----- DATASET RECORDS

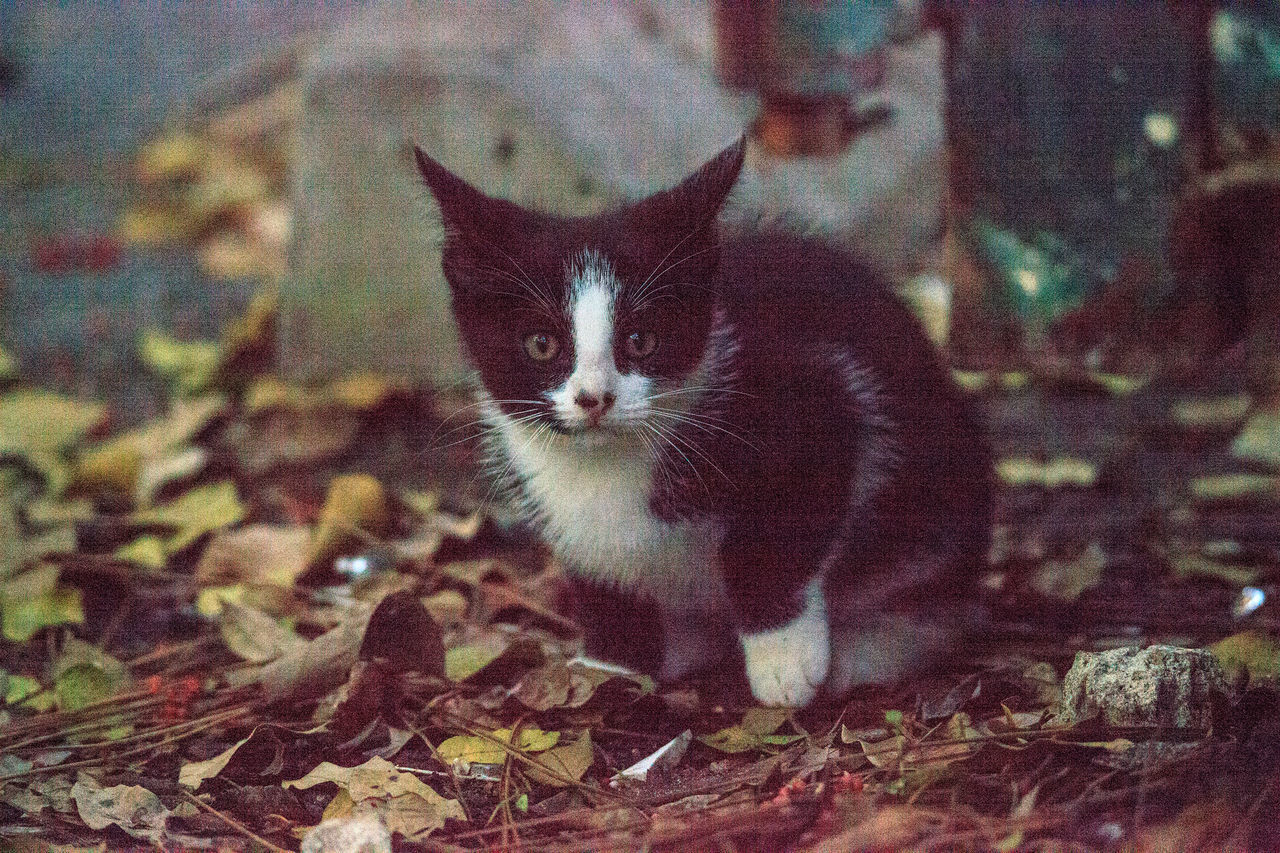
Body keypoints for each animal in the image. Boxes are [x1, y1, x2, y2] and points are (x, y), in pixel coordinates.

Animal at [414, 136, 993, 701]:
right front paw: (612, 666)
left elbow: (775, 536)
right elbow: (600, 571)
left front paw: (782, 657)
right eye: (541, 344)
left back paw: (869, 648)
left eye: (641, 340)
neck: (605, 464)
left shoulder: (822, 398)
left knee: (943, 600)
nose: (594, 398)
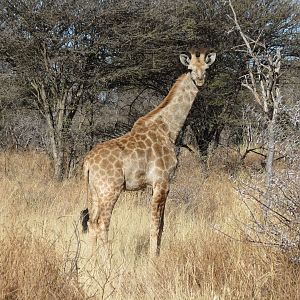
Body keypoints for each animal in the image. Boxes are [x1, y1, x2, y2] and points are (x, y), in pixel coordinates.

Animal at [79, 48, 216, 256]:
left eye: (206, 68)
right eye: (190, 69)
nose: (200, 81)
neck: (169, 129)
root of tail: (87, 162)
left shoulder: (160, 184)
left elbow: (162, 224)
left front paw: (157, 254)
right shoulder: (162, 181)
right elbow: (155, 224)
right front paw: (153, 258)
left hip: (95, 190)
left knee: (92, 222)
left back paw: (91, 259)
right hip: (110, 189)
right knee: (102, 222)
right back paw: (107, 260)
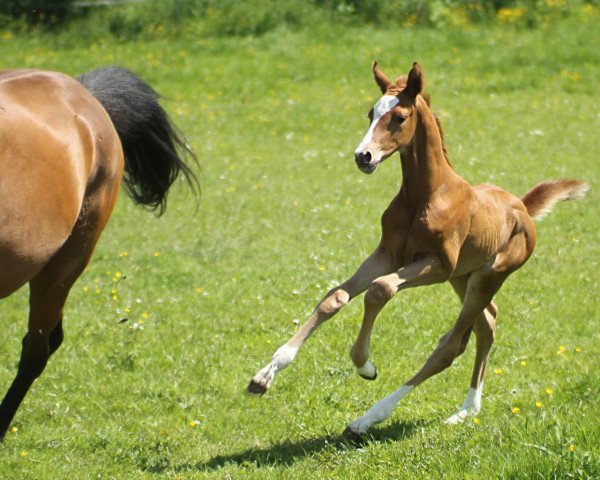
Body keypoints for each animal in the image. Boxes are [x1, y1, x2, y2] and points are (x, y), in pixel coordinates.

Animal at [247, 61, 584, 438]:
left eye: (399, 117)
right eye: (370, 113)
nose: (363, 156)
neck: (425, 196)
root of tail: (522, 207)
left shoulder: (437, 264)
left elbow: (380, 290)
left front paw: (365, 366)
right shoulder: (387, 255)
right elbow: (335, 297)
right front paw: (264, 375)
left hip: (487, 275)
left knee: (450, 346)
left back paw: (370, 418)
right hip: (464, 278)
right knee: (486, 324)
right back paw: (467, 409)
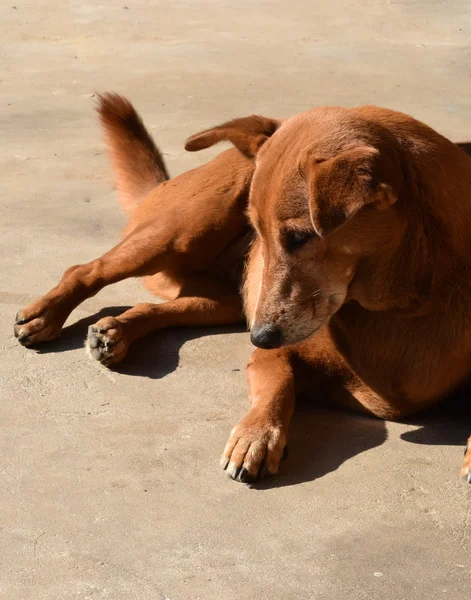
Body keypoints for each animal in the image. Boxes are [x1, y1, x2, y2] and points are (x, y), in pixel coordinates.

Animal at [13, 96, 471, 486]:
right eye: (258, 232)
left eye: (301, 237)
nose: (260, 336)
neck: (400, 306)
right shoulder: (275, 356)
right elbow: (278, 390)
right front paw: (255, 438)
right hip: (178, 232)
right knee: (85, 269)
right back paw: (45, 315)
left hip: (225, 304)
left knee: (174, 305)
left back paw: (117, 331)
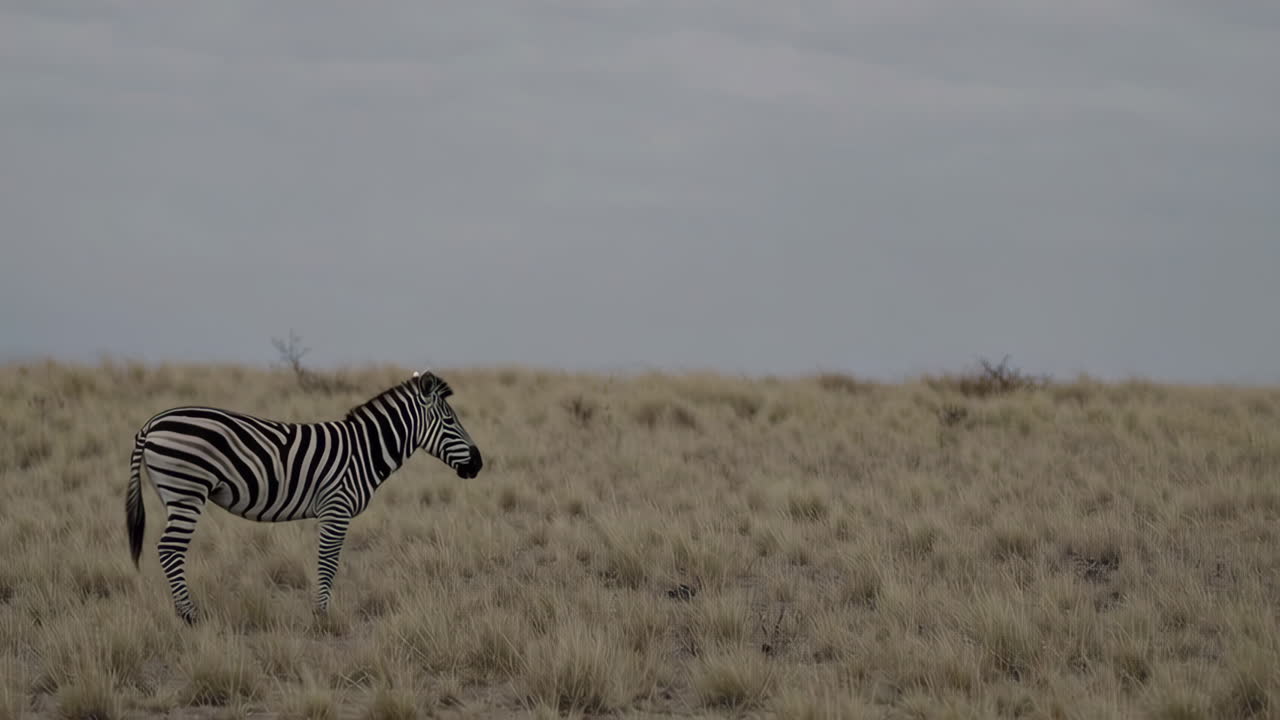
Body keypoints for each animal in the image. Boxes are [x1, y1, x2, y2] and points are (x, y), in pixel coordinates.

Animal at [125, 369, 483, 624]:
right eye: (450, 420)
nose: (479, 463)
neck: (364, 451)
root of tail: (151, 424)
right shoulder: (336, 507)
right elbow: (329, 561)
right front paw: (321, 615)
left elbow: (327, 560)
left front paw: (320, 611)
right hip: (188, 491)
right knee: (169, 549)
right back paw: (189, 616)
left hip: (172, 493)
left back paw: (183, 612)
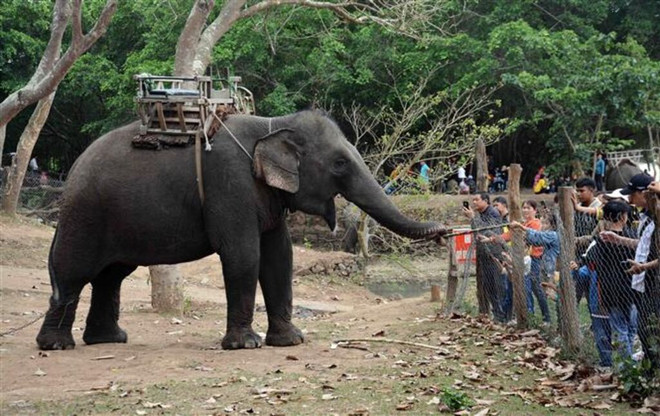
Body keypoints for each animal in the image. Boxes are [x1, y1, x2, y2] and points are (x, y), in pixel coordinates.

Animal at [36, 110, 445, 351]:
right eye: (340, 163)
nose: (445, 231)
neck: (272, 125)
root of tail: (71, 170)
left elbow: (281, 257)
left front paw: (291, 342)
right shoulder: (229, 184)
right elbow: (244, 255)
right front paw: (246, 344)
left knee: (112, 275)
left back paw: (108, 340)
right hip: (85, 213)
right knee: (74, 271)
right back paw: (57, 345)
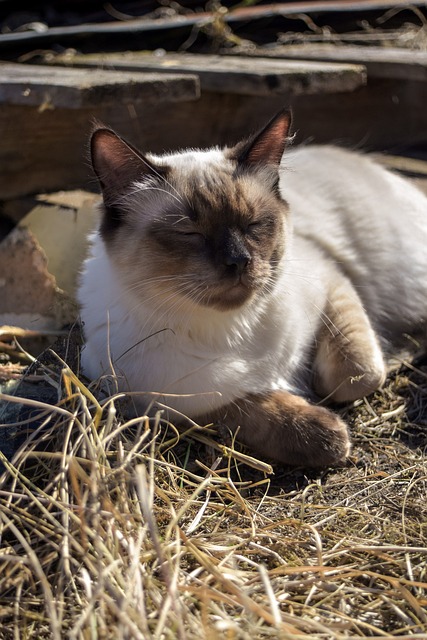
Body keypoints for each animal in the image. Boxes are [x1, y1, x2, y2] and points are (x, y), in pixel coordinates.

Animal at [77, 111, 427, 464]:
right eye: (190, 233)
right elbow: (250, 410)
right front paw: (326, 436)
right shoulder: (167, 400)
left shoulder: (331, 279)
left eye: (253, 225)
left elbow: (354, 377)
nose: (238, 260)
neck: (232, 330)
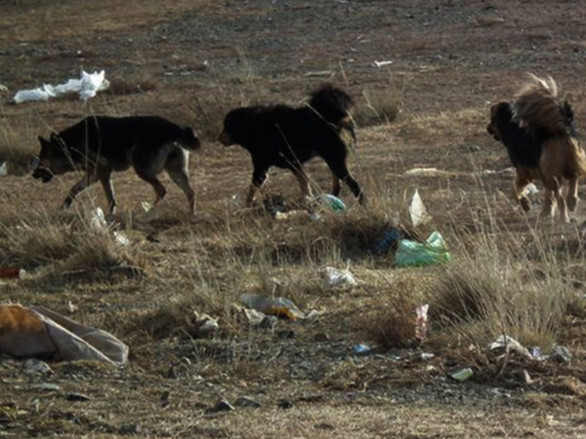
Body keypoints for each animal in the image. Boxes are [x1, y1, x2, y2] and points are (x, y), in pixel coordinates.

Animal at [32, 116, 201, 214]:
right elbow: (73, 189)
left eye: (42, 159)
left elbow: (110, 196)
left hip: (141, 170)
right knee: (190, 192)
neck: (70, 144)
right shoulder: (93, 174)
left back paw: (147, 212)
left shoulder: (103, 171)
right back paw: (191, 214)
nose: (33, 174)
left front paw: (110, 214)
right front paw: (64, 206)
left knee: (162, 190)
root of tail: (170, 127)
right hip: (176, 173)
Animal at [218, 84, 362, 206]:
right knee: (338, 183)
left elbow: (253, 188)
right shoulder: (294, 164)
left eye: (226, 128)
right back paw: (332, 197)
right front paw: (308, 200)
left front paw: (247, 204)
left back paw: (362, 204)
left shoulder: (263, 167)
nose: (219, 138)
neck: (250, 125)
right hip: (332, 158)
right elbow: (304, 184)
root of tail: (331, 119)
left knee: (354, 185)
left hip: (334, 158)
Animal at [484, 74, 584, 223]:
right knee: (574, 178)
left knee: (561, 197)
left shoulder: (524, 173)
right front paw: (546, 212)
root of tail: (560, 129)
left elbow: (514, 190)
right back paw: (572, 201)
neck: (510, 125)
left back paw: (564, 216)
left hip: (552, 174)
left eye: (491, 119)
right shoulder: (542, 174)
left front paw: (525, 204)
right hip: (570, 161)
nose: (487, 128)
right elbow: (548, 197)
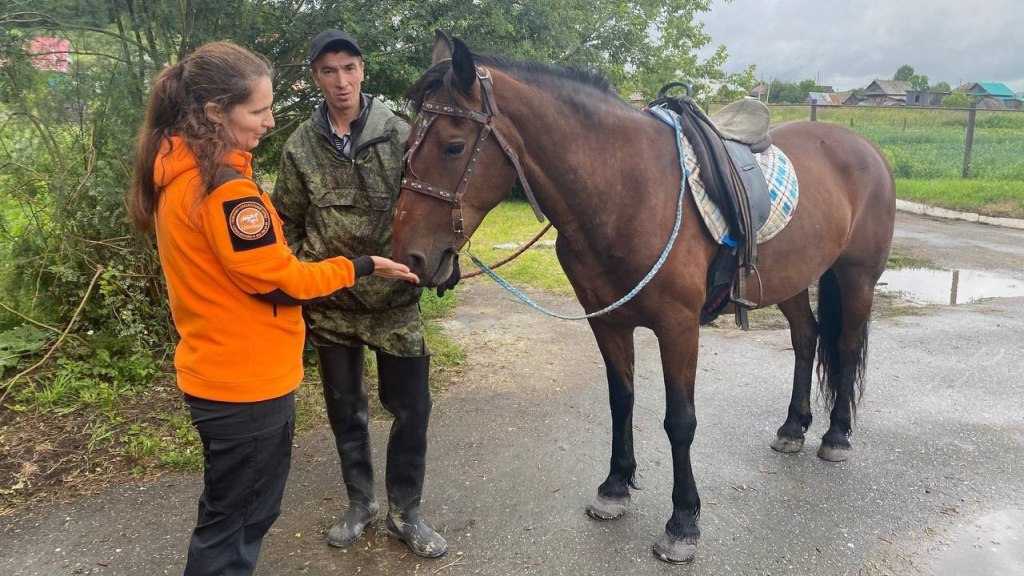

----------

YOUR GOAL. Give every record again exactly, apart from the pictures, which stay out.

FINAL ANSWER.
Body keypoints for each animal in the image. Boxes are [x1, y1, x2, y2] and points are (x, y), in pixel coordinates.

Animal at [414, 136, 993, 701]:
right front paw: (612, 666)
left elbow: (775, 536)
right elbow: (600, 571)
left front paw: (782, 657)
right eye: (541, 344)
left back paw: (869, 648)
left eye: (641, 340)
neck: (605, 464)
left shoulder: (822, 398)
left knee: (943, 600)
nose: (594, 398)
Body keypoints for each animal in the image. Boxes are [x1, y1, x2, y2] and points are (x, y), in pixel coordinates.

Animal at [79, 48, 216, 256]:
left eye: (206, 68)
right eye: (190, 69)
nose: (200, 81)
neck: (169, 129)
root of tail: (87, 162)
left shoulder: (160, 184)
left elbow: (162, 224)
left front paw: (157, 254)
right shoulder: (162, 181)
right elbow: (155, 224)
right front paw: (153, 258)
left hip: (95, 190)
left knee: (92, 222)
left back paw: (91, 259)
right hip: (110, 189)
right knee: (102, 222)
right back paw: (107, 260)
Body keypoints for each animal in the image. Boxes are [x1, y1, x2, y2] and points are (x, y), in pixel coordinates.

Animal at [247, 61, 584, 438]:
left eye: (399, 117)
right eye: (370, 113)
nose: (363, 156)
neck: (425, 196)
root of tail: (522, 207)
left shoulder: (437, 264)
left elbow: (380, 290)
left front paw: (365, 366)
right shoulder: (387, 255)
right elbow: (335, 297)
right front paw: (264, 375)
left hip: (487, 275)
left knee: (450, 346)
left back paw: (370, 418)
right hip: (464, 278)
right knee: (486, 324)
right back paw: (467, 409)
Body keypoints for each animal in the image. Boxes are [x1, y1, x2, y2] and points are (x, y), in pixel coordinates.

Animal at [13, 96, 471, 486]:
right eye: (258, 232)
left eye: (301, 237)
nose: (260, 336)
neck: (400, 306)
right shoulder: (275, 356)
right elbow: (278, 390)
right front paw: (255, 438)
right hip: (178, 232)
right knee: (85, 269)
right back paw: (45, 315)
left hip: (225, 304)
left knee: (174, 305)
left back paw: (117, 331)
Body keypoints for each animal in the image. Boxes are [x1, y1, x2, y2] and points are (x, y), in pixel coordinates.

Animal at [125, 369, 483, 624]:
right eye: (450, 420)
nose: (479, 463)
neck: (364, 451)
root of tail: (151, 424)
right shoulder: (336, 507)
right elbow: (329, 561)
right front paw: (321, 615)
left elbow: (327, 560)
left front paw: (320, 611)
right hip: (188, 491)
right knee: (169, 549)
right back paw: (189, 616)
left hip: (172, 493)
left back paw: (183, 612)
Body keypoints for each animal in the image. Boxes are [x1, y1, x2, y2] and points are (x, y), in pixel coordinates.

Animal at [36, 110, 445, 351]:
right eye: (340, 163)
nose: (445, 231)
neck: (272, 125)
root of tail: (71, 170)
left elbow: (281, 257)
left front paw: (291, 342)
right shoulder: (229, 184)
right elbow: (244, 255)
right front paw: (246, 344)
left knee: (112, 275)
left back paw: (108, 340)
right hip: (85, 213)
right knee: (74, 271)
right back paw: (57, 345)
Body keypoints for each animal in the image. Boxes are [x1, y1, x2, y2] and points are (x, y), in pixel coordinates.

Animal at [77, 111, 427, 464]:
right eye: (190, 233)
right elbow: (250, 410)
right front paw: (326, 436)
right shoulder: (167, 400)
left shoulder: (331, 279)
left eye: (253, 225)
left elbow: (354, 377)
nose: (238, 260)
neck: (232, 330)
Body keypoints for each animal in the image. Boxes are [x1, y1, x2, y2] and points are (x, y), in pixel coordinates.

Animal at [32, 116, 201, 214]:
right elbow: (73, 189)
left eye: (42, 159)
left elbow: (110, 196)
left hip: (141, 170)
right knee: (190, 192)
neck: (70, 144)
right shoulder: (93, 174)
left back paw: (147, 212)
left shoulder: (103, 171)
right back paw: (191, 214)
nose: (33, 174)
left front paw: (110, 214)
right front paw: (64, 206)
left knee: (162, 190)
root of tail: (170, 127)
right hip: (176, 173)
Animal at [218, 84, 362, 206]:
right knee: (338, 183)
left elbow: (253, 188)
right shoulder: (294, 164)
left eye: (226, 128)
right back paw: (332, 197)
right front paw: (308, 200)
left front paw: (247, 204)
left back paw: (362, 204)
left shoulder: (263, 167)
nose: (219, 138)
neck: (250, 125)
right hip: (332, 158)
right elbow: (304, 184)
root of tail: (331, 119)
left knee: (354, 185)
left hip: (334, 158)
Animal at [484, 74, 584, 223]:
right knee: (574, 178)
left knee: (561, 197)
left shoulder: (524, 173)
right front paw: (546, 212)
root of tail: (560, 129)
left elbow: (514, 190)
right back paw: (572, 201)
neck: (510, 125)
left back paw: (564, 216)
left hip: (552, 174)
left eye: (491, 119)
right shoulder: (542, 174)
left front paw: (525, 204)
right hip: (570, 161)
nose: (487, 128)
right elbow: (548, 197)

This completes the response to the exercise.